Written request: Please give the lines from the very first one through the line holding "v(0, 203.05) *", inclusive, as a Markdown table with the columns Row and Line text. Skip any blank lines and leave the pictures out.

Data for processing:
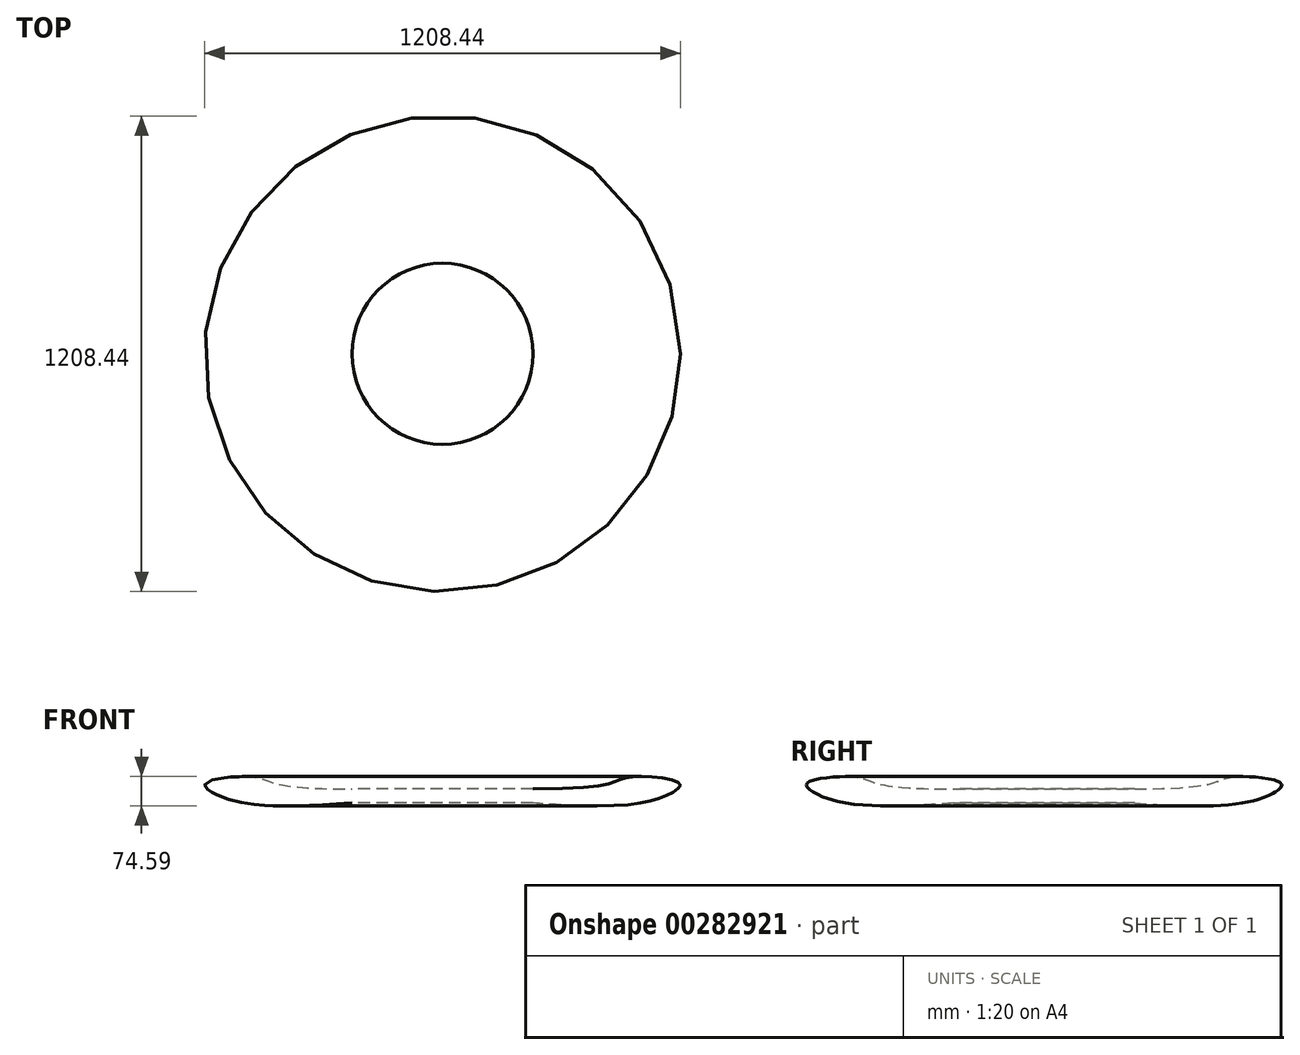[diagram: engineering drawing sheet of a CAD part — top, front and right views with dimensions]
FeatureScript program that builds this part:
annotation { "Feature Type Name" : "Feature", "Feature Type Description" : "" }
export const myFeature = defineFeature(function(context is Context, id is Id, definition is map)
    precondition{}
    {
        {
            var Q0;
            Q0=qCreatedBy(makeId("Front.planeOp"),FACE);
            var sketch = newSketch(context, id + "F0", { "sketchPlane" : qUnion([Q0])});
            skLineSegment(sketch, "E0", {"start": v(-230, 12.59) * mm, "end": v(-600, 12.59) * mm, "construction": true});
            skLineSegment(sketch, "E1", {"start": v(0, 0) * mm, "end": v(0, 203.05) * mm, "construction": true});
            skFitSpline(sketch, "E2", {"points": [v(-230, 12.59) * mm, v(-481.18, 43.19) * mm, v(-603, 26.3) * mm, v(-577.89, 0) * mm, v(-230, -23.07) * mm], "startDerivative": vector(-2217.53, 0) * mm, "endDerivative": vector(1796.85, 137.5) * mm});
            skSolve(sketch);
        }
        {
            var Q0;
            Q0 = qConstructionFilter(qBodyType(qCreatedBy(id + "F0" ,EDGE), BodyType.WIRE), ConstructionObject.NO);
            var Q1;
            Q1=sQuery(id+"F0.wireOp",EDGE,"E1");
            revolve(context, id + "F1", {"bodyType" : ToolBodyType.SURFACE, "surfaceEntities" : qUnion([Q0]), "axis" : qUnion([Q1]), "revolveType" : RevolveType.FULL});
        }
    });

Reply to the exercise:
| Row | Line text |
|---|---|
| 1 | [diagram: engineering drawing sheet of a CAD part — top, front and right views with dimensions] |
| 2 | FeatureScript program that builds this part: |
| 3 | annotation { "Feature Type Name" : "Feature", "Feature Type Description" : "" } |
| 4 | export const myFeature = defineFeature(function(context is Context, id is Id, definition is map) |
| 5 |     precondition{} |
| 6 |     { |
| 7 |         { |
| 8 |             var Q0; |
| 9 |             Q0=qCreatedBy(makeId("Front.planeOp"),FACE); |
| 10 |             var sketch = newSketch(context, id + "F0", { "sketchPlane" : qUnion([Q0])}); |
| 11 |             skLineSegment(sketch, "E0", {"start": v(-230, 12.59) * mm, "end": v(-600, 12.59) * mm, "construction": true}); |
| 12 |             skLineSegment(sketch, "E1", {"start": v(0, 0) * mm, "end": v(0, 203.05) * mm, "construction": true}); |